**Data items**
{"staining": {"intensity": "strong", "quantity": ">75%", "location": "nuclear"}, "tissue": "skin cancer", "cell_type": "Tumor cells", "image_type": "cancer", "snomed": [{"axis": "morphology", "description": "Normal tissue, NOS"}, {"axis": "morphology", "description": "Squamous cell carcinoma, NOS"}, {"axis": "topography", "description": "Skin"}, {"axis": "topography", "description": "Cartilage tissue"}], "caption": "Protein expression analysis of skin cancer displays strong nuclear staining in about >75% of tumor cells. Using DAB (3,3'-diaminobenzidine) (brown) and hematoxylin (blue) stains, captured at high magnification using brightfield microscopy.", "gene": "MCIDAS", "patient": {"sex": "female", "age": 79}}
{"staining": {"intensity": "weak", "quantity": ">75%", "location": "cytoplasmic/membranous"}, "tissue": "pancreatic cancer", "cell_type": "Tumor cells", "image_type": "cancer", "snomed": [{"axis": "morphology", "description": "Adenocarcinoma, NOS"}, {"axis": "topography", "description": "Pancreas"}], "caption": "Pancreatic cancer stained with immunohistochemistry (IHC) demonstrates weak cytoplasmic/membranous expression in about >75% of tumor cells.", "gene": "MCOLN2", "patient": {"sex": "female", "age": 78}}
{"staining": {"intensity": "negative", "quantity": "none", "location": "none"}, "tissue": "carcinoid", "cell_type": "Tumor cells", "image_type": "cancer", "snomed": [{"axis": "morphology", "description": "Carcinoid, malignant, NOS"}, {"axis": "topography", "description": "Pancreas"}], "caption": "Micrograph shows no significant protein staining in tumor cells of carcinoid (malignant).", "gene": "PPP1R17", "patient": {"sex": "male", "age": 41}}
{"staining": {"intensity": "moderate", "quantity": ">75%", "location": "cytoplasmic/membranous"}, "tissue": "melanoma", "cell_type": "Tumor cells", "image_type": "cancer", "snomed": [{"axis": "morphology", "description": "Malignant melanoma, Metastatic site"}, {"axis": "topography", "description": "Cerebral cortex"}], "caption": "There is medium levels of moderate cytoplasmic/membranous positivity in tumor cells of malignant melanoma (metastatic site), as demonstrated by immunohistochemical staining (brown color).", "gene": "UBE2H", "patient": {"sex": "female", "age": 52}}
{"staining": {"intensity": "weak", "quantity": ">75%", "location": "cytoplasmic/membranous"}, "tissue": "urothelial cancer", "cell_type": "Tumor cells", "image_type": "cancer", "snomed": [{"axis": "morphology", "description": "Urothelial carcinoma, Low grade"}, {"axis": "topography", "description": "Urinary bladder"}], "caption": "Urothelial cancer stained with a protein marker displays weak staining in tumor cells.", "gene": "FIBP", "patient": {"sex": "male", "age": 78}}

**WORK INSTRUCTIONS**
The response must consist solely of the lines from the top of the records through the line holding "is medium levels", copied word for word.

**ANSWER SECTION**
{"staining": {"intensity": "strong", "quantity": ">75%", "location": "nuclear"}, "tissue": "skin cancer", "cell_type": "Tumor cells", "image_type": "cancer", "snomed": [{"axis": "morphology", "description": "Normal tissue, NOS"}, {"axis": "morphology", "description": "Squamous cell carcinoma, NOS"}, {"axis": "topography", "description": "Skin"}, {"axis": "topography", "description": "Cartilage tissue"}], "caption": "Protein expression analysis of skin cancer displays strong nuclear staining in about >75% of tumor cells. Using DAB (3,3'-diaminobenzidine) (brown) and hematoxylin (blue) stains, captured at high magnification using brightfield microscopy.", "gene": "MCIDAS", "patient": {"sex": "female", "age": 79}}
{"staining": {"intensity": "weak", "quantity": ">75%", "location": "cytoplasmic/membranous"}, "tissue": "pancreatic cancer", "cell_type": "Tumor cells", "image_type": "cancer", "snomed": [{"axis": "morphology", "description": "Adenocarcinoma, NOS"}, {"axis": "topography", "description": "Pancreas"}], "caption": "Pancreatic cancer stained with immunohistochemistry (IHC) demonstrates weak cytoplasmic/membranous expression in about >75% of tumor cells.", "gene": "MCOLN2", "patient": {"sex": "female", "age": 78}}
{"staining": {"intensity": "negative", "quantity": "none", "location": "none"}, "tissue": "carcinoid", "cell_type": "Tumor cells", "image_type": "cancer", "snomed": [{"axis": "morphology", "description": "Carcinoid, malignant, NOS"}, {"axis": "topography", "description": "Pancreas"}], "caption": "Micrograph shows no significant protein staining in tumor cells of carcinoid (malignant).", "gene": "PPP1R17", "patient": {"sex": "male", "age": 41}}
{"staining": {"intensity": "moderate", "quantity": ">75%", "location": "cytoplasmic/membranous"}, "tissue": "melanoma", "cell_type": "Tumor cells", "image_type": "cancer", "snomed": [{"axis": "morphology", "description": "Malignant melanoma, Metastatic site"}, {"axis": "topography", "description": "Cerebral cortex"}], "caption": "There is medium levels of moderate cytoplasmic/membranous positivity in tumor cells of malignant melanoma (metastatic site), as demonstrated by immunohistochemical staining (brown color).", "gene": "UBE2H", "patient": {"sex": "female", "age": 52}}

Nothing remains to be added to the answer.